Biostep7777's picture

Biostep7777's picture

Recently we became aware that HCBM tracks stepkids the entire time they are with us which means she tracks US! I am creeped out and completely uncomfortable with this. 
we FINALLY have a court date next month. Is it acceptable to ask in the court order for her not to track the kids when they are with us?? 

BoyMomGirlStepMom's picture

But, I think even if it is ordered, what makes it so she really stops? You'll never really know if she stops and even if you discover she is tracking you, your only recourse is more court.

my best suggestion is to take it up with the kids. I'm assuming she is tracking their phones, so the rule should be turn off their location services or the phones have to stay at home. Kids won't like it, HCBM will hate it, but we are all entitled to privacy.

CastleJJ's picture

For starters, you won't be able to prove in court that BM tracks the kids and she will just deny it. You can't add that kind of thing to the CO as it is speculation. I agree - take it up with the kids or confiscate their devices and leave them at home. 

Our HCBM sent SS9 with a kid's smart watch over the summer. SS was so excited to show us all the cool features, including the tracking portion that sent BM and her GF updated GPS coordinates every 15 minutes. You better believe we turned that watch off and took it away, telling SS we didnt want him losing it or breaking it. Funny thing is - when we went to give it back to SS at the end of the visit, it was on again, and SS said that BM could remotely power on the watch from her phone. I hope BM enjoyed tracking the inside of our pantry for two weeks. Moral of the story: SS never came back to us with the watch again. 

Biostep7777's picture

We have proof. We have texts of her telling them to turn on their tracking. I hear you though. I'm just creeped the hell out! 

CastleJJ's picture

Yeah any judge is basically going to say "two wrongs don't make a right" and then they won't do anything about it anyway. 

ESMOD's picture

I doubt you will get device app level permissions into your CO.  BUT, as their father, your DH can dictate that they turn off tracking.. or leave devices at home.  BM may get angry, but  while she may have the plans and pay for the devices... she can't force your DH to allow them to use those devices at his house.  He could simply lock them in a drawer upon arrival.  I know kids live and breathe by their phones, so that would definitely not be wanted by the skids.. so they may agree to turning off the location.  If BM calls him... he can say, it's none of her business where they are when they are in their father's custody... and he won't agree to tracking when they are with him.  

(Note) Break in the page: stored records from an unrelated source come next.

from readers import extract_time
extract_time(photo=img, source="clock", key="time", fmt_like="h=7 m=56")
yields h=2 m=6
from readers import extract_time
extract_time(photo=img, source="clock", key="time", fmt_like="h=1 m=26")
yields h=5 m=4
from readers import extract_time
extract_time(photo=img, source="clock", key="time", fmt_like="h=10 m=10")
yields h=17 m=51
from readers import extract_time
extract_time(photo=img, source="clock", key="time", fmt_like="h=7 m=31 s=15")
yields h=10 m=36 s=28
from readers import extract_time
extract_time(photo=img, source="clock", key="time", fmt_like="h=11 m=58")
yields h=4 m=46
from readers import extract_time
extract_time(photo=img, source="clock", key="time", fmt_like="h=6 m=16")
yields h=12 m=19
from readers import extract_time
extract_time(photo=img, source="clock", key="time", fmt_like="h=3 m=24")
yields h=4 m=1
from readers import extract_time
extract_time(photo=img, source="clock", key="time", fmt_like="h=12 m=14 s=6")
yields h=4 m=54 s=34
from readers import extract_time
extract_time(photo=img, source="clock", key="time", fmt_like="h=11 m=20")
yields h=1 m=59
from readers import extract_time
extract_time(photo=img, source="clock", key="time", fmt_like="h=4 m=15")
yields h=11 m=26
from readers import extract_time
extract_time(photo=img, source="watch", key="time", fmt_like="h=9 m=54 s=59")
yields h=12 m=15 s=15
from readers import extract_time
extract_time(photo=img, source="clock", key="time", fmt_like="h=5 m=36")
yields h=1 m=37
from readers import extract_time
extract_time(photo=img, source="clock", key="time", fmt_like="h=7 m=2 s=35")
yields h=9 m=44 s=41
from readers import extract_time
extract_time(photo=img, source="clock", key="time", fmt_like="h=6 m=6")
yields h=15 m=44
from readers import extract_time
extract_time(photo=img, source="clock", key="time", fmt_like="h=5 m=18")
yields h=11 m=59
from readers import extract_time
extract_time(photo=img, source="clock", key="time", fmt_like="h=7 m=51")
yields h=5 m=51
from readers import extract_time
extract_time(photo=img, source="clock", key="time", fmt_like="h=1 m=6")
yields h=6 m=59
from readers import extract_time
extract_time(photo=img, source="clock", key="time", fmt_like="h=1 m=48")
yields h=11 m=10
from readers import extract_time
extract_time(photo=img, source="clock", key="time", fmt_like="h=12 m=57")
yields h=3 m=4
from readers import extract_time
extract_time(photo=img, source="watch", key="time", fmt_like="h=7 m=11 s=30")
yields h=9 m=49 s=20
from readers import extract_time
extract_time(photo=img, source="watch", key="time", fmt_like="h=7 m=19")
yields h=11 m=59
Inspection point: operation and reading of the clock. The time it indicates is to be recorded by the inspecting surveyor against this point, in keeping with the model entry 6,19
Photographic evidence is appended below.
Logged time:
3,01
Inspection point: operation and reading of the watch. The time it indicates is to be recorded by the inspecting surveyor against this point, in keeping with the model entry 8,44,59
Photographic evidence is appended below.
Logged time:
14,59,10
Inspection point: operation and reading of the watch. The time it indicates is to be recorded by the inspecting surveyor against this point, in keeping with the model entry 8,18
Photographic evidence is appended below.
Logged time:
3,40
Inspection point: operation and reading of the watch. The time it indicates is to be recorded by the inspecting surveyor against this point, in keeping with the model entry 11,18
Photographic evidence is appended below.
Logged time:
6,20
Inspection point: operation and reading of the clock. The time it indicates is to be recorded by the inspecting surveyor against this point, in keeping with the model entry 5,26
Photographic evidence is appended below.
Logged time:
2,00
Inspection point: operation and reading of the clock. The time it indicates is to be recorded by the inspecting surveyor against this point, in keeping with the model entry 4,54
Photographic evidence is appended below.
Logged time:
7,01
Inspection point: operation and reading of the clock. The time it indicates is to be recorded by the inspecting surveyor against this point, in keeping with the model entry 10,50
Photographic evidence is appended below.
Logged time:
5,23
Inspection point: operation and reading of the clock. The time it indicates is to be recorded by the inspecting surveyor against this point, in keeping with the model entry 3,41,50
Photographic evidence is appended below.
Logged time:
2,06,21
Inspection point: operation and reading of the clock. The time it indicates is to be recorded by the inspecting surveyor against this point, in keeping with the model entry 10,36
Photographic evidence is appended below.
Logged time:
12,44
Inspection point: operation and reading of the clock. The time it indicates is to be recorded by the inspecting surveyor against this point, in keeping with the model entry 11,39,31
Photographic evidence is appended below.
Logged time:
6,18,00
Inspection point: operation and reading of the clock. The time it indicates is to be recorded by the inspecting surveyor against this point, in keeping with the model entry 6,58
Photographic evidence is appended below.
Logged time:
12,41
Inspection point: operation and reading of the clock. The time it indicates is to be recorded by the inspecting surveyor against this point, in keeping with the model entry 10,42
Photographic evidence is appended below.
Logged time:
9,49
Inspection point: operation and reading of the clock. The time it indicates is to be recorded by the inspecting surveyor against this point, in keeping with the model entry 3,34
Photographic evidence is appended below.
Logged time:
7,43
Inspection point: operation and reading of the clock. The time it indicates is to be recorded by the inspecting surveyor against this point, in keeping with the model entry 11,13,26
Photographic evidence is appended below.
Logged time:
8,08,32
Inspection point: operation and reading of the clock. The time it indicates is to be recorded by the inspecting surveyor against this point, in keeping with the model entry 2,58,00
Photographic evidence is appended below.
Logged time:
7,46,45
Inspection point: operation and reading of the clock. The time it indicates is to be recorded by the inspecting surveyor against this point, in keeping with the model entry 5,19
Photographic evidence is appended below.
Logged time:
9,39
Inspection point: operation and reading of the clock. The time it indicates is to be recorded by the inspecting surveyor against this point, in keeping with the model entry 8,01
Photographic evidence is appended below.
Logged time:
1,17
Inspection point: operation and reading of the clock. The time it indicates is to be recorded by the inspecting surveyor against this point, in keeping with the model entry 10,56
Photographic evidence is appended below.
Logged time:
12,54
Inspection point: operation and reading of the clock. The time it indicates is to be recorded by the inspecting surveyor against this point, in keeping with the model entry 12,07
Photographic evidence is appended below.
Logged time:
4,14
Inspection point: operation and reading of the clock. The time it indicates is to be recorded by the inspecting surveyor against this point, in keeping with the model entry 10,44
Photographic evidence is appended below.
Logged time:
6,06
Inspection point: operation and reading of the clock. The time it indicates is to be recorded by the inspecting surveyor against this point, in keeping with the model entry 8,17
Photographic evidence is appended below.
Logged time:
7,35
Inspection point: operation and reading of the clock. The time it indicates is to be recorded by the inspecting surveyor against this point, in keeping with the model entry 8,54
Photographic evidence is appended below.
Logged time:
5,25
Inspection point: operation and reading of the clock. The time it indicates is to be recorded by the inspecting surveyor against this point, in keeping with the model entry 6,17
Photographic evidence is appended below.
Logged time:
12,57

He could compromise and allow them to turn it on when they are out somewhere without him maybe but that's it.

Biostep7777's picture

She will say he is abusing them and blocking them from calling her for help. Been there already. Took phones away when they wouldn't stop arguing one day and she stated he took them away so they couldn't call for help. I literally hate her. 

Winterglow's picture

I do hope your lawyer asked her on what basis she is claiming your DH abuses his kids. 

Rags's picture

When the Skids arrive, lick their phones in a metal box.  Give them back when they leave.  End of tracking problem.